Officially, the elves of Aerenal had little do to with The Last War due to their geographical separation from Khorvaire. However, the island nation did send observers to keep eyes on the war, and to ensure that it did not spread beyond the continent's shores. Several of these observers bore witness to some of the war's greatest battles, and on rare occasions took sides, provided they could do so without being identified. This occurred most often in battles involving Karrnath, as the Aereni elves took great offense at the existence of the nation's undead armies and did what they could to aid its enemies. The biggest exception to this rule came in 956 YK, as mercenaries from Aerenal seized lands in southern Cyre and declared the sovereign state of Valenar.  

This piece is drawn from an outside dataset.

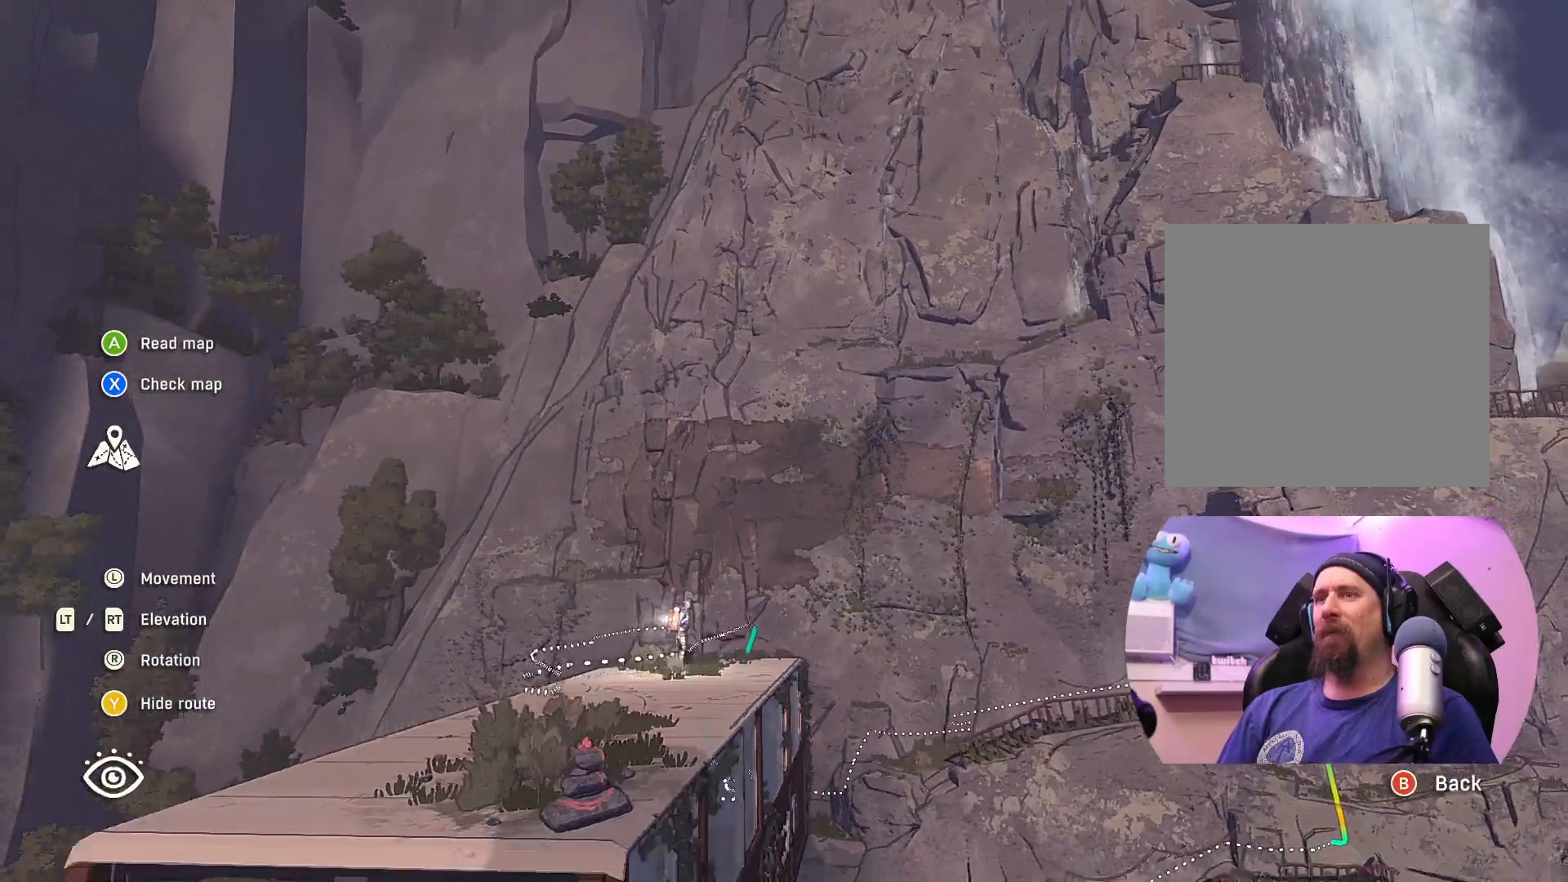
{"buttons": [], "left_stick": "center", "right_stick": "center", "events": [[167, "L2", "up"]]}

The Undying Court & The Draconic Prophecy

Some say that Aeren's journal contained not only the rituals that would come to shape elven life on Aerenal, but also a dedicated prophecy that Aeren gifted the founders of the island-nation. The myth states that this included a plan for the elves, and that that is one of the purposes of the Undying Court. Aeren's word might be a portion of to the greater Draconic Prophecy, but it may also conflict with it.   Some scholars believe that the dragons know the ultimate plans of the Undying Court, and that those plans are at odds with the Draconic Prophecy. Others, citing that dragons could easily have eradicated the elves if they chose, say that the dragons are molding the elves toward an unknown purposes. Whatever the case, a faction of Argonnessen's dragons has tried for eons to wrest Aeren's prophecy from Aerenal, with no luck, as no outside force has ever been able to forcefully enter Shae Mordai.